«И я просыпаюсь от такого, знаешь ощущения… Что этот телевизор так и остался у меня в голове, и я не могу его выключить. И такая злость от этого накатывает, что всех, кого встречу… придушить хочется. Знаешь, Жень, попались бы мне люди под руку — так бы и прибила их. Вот так, чтобы аж слёзы из глаз, чтоб мозги под рукой чавкали. Я совсем больная, Женечек, да? Я это даже врачу своему не рассказывала, боялась, что она меня в дурку упечёт. А тебе рассказываю. Ты же меня не сдашь, нет?»
Я Оксану не сдаю. Прежде всего потому, что связывалась с ее лечащим психиатром и узнавала, что все маркеры на шизофрению она прошла, и подозрения можно исключить. А, значит, подобные видения и навязчивые состояния — следствие глубокого невроза и истощенной психики. И мы можем с ней работать, ее случай не клинический.
Оксана считает меня своей подругой, и я не возражаю.
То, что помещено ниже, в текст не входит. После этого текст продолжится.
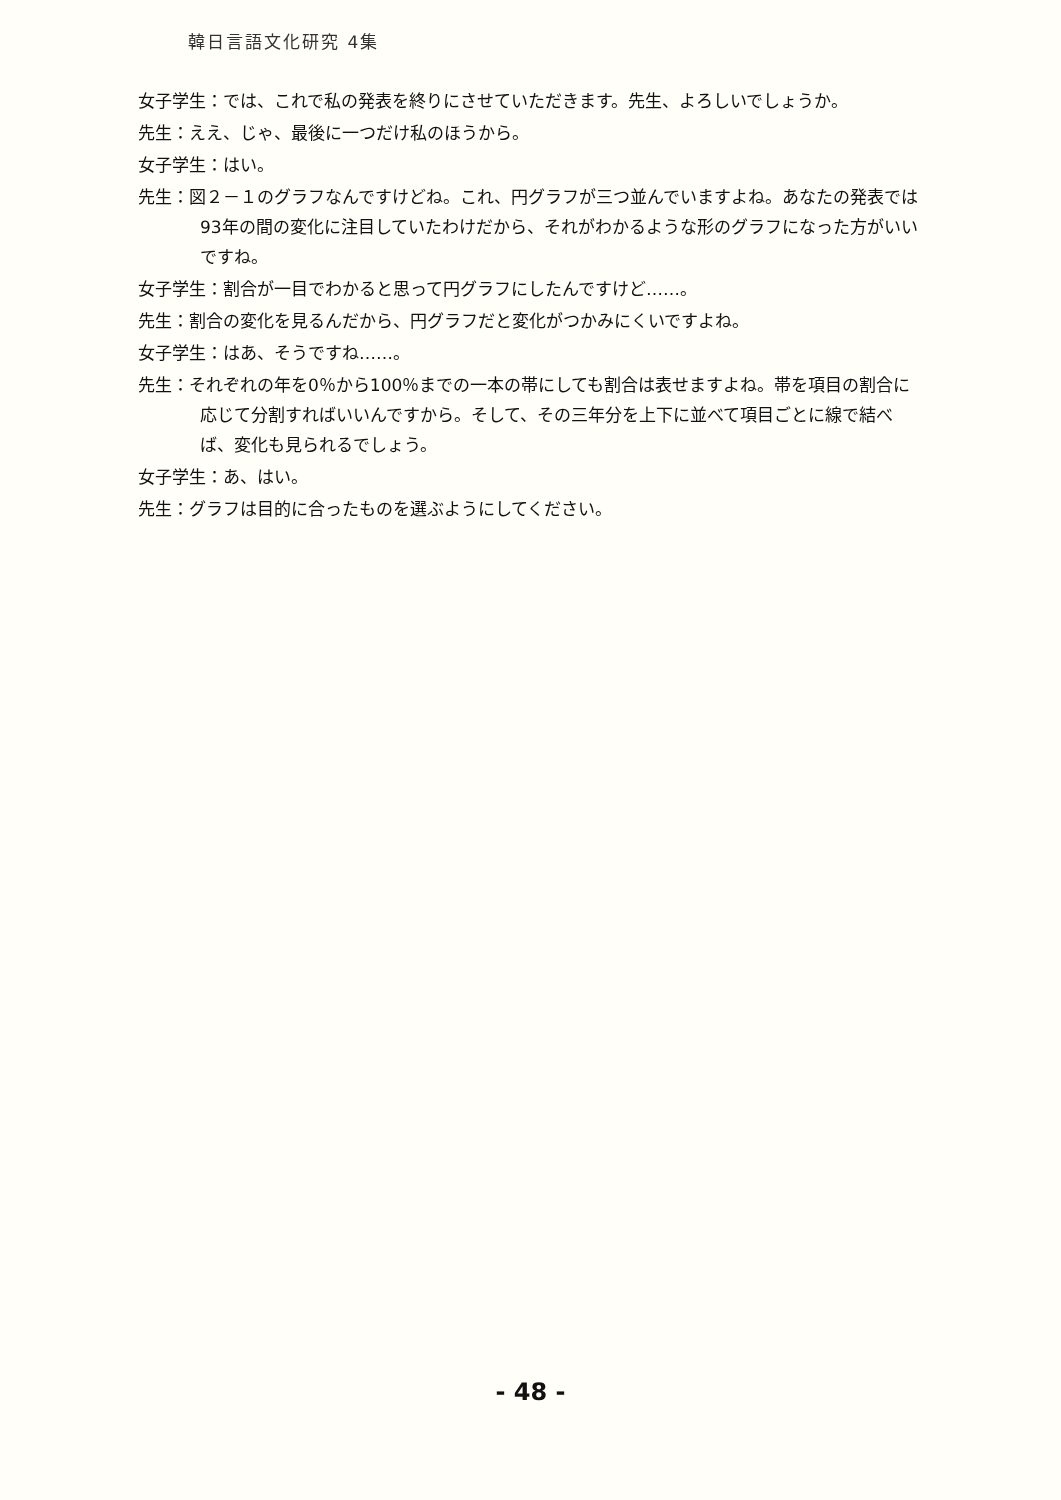韓日言語文化研究 4集
女子学生：では、これで私の発表を終りにさせていただきます。先生、よろしいでしょうか。
先生：ええ、じゃ、最後に一つだけ私のほうから。
女子学生：はい。
先生：図２－１のグラフなんですけどね。これ、円グラフが三つ並んでいますよね。あなたの発表では93年の間の変化に注目していたわけだから、それがわかるような形のグラフになった方がいいですね。
女子学生：割合が一目でわかると思って円グラフにしたんですけど……。
先生：割合の変化を見るんだから、円グラフだと変化がつかみにくいですよね。
女子学生：はあ、そうですね……。
先生：それぞれの年を0％から100％までの一本の帯にしても割合は表せますよね。帯を項目の割合に応じて分割すればいいんですから。そして、その三年分を上下に並べて項目ごとに線で結べば、変化も見られるでしょう。
女子学生：あ、はい。
先生：グラフは目的に合ったものを選ぶようにしてください。
- 48 -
Со многими клиентами у меня доверительные отношения, это не мешает нашей практике. Наоборот, в атмосфере лёгкой и уместной неформальности людям легче раскрыться. А за тем, чтобы доверие не превращалось в панибратство, я тщательно слежу. Хоть многие коллеги не одобряют такой подход и слишком мягкие, размытые границы — но я пока справляюсь.
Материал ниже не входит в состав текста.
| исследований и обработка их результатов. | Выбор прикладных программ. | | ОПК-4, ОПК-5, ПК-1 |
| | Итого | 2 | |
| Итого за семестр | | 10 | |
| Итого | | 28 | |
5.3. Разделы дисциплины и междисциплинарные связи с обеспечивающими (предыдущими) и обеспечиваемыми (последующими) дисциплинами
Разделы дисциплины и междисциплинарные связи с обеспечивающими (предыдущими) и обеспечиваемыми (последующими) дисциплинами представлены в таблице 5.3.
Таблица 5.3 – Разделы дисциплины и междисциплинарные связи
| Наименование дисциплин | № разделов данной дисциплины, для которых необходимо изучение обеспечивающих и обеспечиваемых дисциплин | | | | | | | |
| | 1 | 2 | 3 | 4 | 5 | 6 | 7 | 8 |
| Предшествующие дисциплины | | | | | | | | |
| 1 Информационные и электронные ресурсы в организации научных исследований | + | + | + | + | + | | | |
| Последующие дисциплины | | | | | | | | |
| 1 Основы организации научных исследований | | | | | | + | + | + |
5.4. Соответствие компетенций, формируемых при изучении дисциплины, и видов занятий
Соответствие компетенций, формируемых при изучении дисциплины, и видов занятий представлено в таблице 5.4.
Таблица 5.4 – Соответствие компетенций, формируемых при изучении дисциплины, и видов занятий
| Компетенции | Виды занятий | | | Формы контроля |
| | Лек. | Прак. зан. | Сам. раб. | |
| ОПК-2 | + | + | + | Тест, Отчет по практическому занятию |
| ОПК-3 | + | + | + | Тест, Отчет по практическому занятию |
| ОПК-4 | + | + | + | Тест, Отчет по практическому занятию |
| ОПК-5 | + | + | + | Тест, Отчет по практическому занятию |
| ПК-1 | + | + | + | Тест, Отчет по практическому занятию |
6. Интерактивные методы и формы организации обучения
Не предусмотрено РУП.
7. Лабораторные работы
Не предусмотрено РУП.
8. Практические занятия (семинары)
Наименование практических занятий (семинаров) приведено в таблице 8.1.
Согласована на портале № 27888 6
— Как ваши дела сегодня? Все успели, что планировали? Может, кофе возьмёшь, или чай? Присоединишься ко мне?
Салютую ей своим стаканом с водой — кажется, сейчас она на кухне. За ее спиной вижу веселую, желто-фиолетовую плитку, а привычный шум-гам доносится издалека, из-за закрытых дверей.
— Да какой чай, какое кофе, ну что ты, Женечек? Я в туалет еле успела сходить, вот так, знаешь, чтоб посидеть, в телефон попялиться, — Оксана начинает нервно смеяться, потом вдруг спохватывается — а не сболтнула ли она лишнего. Молча покачиваю головой, взглядом дав ей понять, что между нами по-прежнему нет запретных тем, и она тут же добавляет:
— Я и сейчас там.
— Где — там?
— В туалете! — ее смех становится громче. — Спряталась от своих! Кухня у нас уже не прокатывает. Бабушка сказала, что это за дело, раз мать от детей закрывается. Хоть они и не против, чтоб я с тобой занимаюсь, типа все для тебя, Оксаночка… Но хотят, чтобы это происходило как-то само собой. В какое-то другое время, не семейное. Лучше ночью. Хотя, нет, ночью я должна спать, а то с детьми уставшая буду. И ладно девочки хоть уже взросленькие, на улицу можно отправить, во двор… А вот Никитка нет. Не сможет без меня. И сегодня все как сговорились. Лезут и лезут ко мне. Лезут и лезут.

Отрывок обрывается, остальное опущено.